Pop quiz: What’s the best word to describe lawmakers who espouse a belief in open government, but who vote for a special rule that seeks to cloak their own emails and documents related to public business in secrecy?
E. All of the above
If you answered E, you share our view of the shenanigans that took place at the Roundhouse last week with the final passage of House Concurrent Resolution 1, a bizarre rule that seeks to invoke Article 4, Section 13 of the state constitution to shield lawmakers’ emails and other documents from being subject to the state’s Inspection of Public Records Act.
The only senator who had the good sense to vote against this ridiculous measure was our own Sen. Pete Campos.
The state’s public records act, adopted by an obviously more enlightened Legislature nearly 20 years ago, states, “all persons are entitled to the greatest possible information regarding the affairs of government and the official acts of public officers and employees.”
There are exceptions to the disclosure law. A school, for instance, can’t release an individual student’s grades. But if your city councilman is exchanging emails with members of the oil and gas industry on a pending fracking ordinance, then under state law, those emails are subject to disclosure. That’s how it should be.
On its face, House Concurrent Resolution 1 seems harmless enough. It designates the Legislative Council Service as the clearinghouse for public record requests involving the legislature.

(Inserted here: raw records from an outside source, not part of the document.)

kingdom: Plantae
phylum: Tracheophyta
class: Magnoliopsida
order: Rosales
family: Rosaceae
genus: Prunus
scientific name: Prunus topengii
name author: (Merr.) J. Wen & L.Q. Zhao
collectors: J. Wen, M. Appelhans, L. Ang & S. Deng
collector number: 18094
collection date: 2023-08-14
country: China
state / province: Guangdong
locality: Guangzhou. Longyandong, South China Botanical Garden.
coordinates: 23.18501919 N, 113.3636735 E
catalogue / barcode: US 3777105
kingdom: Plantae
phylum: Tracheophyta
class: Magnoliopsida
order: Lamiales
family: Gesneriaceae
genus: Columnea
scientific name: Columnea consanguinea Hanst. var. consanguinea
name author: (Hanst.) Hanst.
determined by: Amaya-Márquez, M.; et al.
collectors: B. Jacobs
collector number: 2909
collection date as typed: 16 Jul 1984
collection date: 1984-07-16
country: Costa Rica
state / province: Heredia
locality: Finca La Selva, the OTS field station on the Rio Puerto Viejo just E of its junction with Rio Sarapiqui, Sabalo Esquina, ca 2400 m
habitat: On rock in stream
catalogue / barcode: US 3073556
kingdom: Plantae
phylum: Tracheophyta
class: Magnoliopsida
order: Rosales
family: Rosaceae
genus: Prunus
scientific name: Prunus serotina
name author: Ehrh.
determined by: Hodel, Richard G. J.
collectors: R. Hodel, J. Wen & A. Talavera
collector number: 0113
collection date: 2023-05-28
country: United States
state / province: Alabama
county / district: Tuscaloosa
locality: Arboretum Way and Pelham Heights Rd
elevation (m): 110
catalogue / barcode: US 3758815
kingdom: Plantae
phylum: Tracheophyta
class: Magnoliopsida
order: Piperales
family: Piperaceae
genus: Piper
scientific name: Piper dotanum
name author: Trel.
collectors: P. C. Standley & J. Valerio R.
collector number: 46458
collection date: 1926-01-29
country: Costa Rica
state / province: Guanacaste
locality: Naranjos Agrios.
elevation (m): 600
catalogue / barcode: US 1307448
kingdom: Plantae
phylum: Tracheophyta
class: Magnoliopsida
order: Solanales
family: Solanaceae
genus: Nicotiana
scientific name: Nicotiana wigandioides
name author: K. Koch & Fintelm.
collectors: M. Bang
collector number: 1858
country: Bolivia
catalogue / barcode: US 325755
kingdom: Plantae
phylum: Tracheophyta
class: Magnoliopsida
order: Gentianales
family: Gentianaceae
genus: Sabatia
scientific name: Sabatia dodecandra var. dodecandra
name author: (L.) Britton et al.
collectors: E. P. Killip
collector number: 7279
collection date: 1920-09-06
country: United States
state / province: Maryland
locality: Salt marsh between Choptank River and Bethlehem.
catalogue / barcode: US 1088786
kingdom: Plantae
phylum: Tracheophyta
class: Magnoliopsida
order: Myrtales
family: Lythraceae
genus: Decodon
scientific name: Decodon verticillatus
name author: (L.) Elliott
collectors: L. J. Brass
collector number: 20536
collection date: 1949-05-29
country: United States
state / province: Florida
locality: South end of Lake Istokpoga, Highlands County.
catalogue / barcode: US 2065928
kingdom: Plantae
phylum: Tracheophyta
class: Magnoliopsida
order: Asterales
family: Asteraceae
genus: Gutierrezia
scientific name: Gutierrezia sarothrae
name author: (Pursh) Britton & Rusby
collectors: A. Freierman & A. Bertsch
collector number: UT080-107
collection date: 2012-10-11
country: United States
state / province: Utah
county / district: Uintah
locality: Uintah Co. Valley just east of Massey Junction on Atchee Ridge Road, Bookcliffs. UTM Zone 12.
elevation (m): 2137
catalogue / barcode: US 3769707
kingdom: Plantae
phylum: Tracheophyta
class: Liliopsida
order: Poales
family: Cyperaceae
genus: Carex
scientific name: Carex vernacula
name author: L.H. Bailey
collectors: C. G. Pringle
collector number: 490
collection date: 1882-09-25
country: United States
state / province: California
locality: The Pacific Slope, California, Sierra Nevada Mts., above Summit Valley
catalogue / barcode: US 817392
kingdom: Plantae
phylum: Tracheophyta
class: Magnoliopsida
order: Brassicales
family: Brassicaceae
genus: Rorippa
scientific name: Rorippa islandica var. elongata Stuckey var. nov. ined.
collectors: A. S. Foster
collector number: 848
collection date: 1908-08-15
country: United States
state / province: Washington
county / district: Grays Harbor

But then it invokes a constitutional immunity afforded to members of the legislature, the one that lawmakers use to get out of speeding tickets when they’re traveling to and from the Roundhouse while the Legislature is in session.
If there’s any doubt about the intent of the resolution, here’s what the measure’s sponsor, House Minority Leader Donald Bratton, R-Hobbs, had to say during a hearing on the rule change, as quoted by the Albuquerque Journal: “The way I view it is this is a constitutional issue and a right of privacy. Unless they (the general public) want to go to court and get a court order to listen in on my telephone conversations or monitor my email traffic, they have no right to that.”
First off, no one is asking to listen in on the representative’s telephone conversations.
Second, if the representative is exchanging emails related to public business, then the public has every right to see those emails.
The Attorney General’s Office notes that the rule change, in and of itself, likely doesn’t suffice to shield lawmakers’ emails. The AG’s stance is that a change to the Inspection of Public Records Act would likely be needed to accomplish that.
The New Mexico Foundation for Open Government, of which the Optic is a member, is already hinting at a lawsuit should lawmakers try to withhold their emails. There’s no shortage of sliminess to this rule change. The senate fast-tracked it and voted to approve it late Wednesday night — 40 minutes before midnight, to be exact. Because it’s a rule, the governor doesn’t have veto authority.
Oh, and it was passed during National Sunshine Week, the week aimed at drawing attention to the importance of open government.
Sen. Phil Griego was absent for the vote.
Campos, who voted against the measure, aced this test on government transparency.
Perhaps he should spend some time schooling other area lawmakers — Rep. Tomás Salazar, D-Ribera, Rep. Nick Salazar, D-Ohkay Owingeh, and Rep. George Dodge Jr., D-Santa Rosa — who voted for the rule change, failing this test on good government miserably.